**Dataset content**
===============

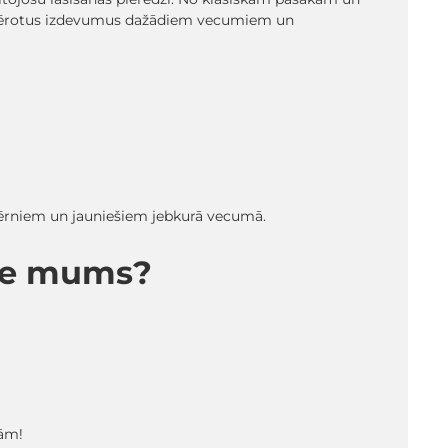
emērotus izdevumus dažādiem vecumiem un
 bērniem un jauniešiem jebkurā vecumā.
pie mums?
tām!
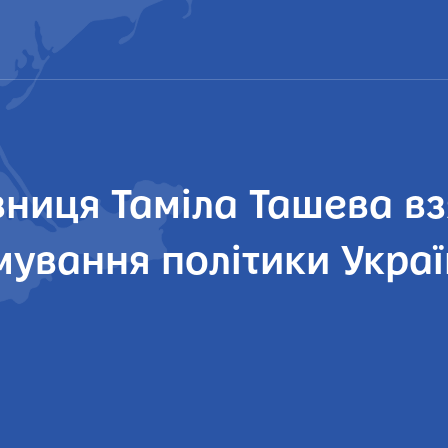
ниця Таміла Ташева вз
мування політики Укра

===============

Would you restate word for word only the lines from the line with "bērniem un jauniešiem jebkurā vecumā." to the last line above, with the pictures left out?

 bērniem un jauniešiem jebkurā vecumā.
pie mums?
tām!
ниця Таміла Ташева вз
мування політики Укра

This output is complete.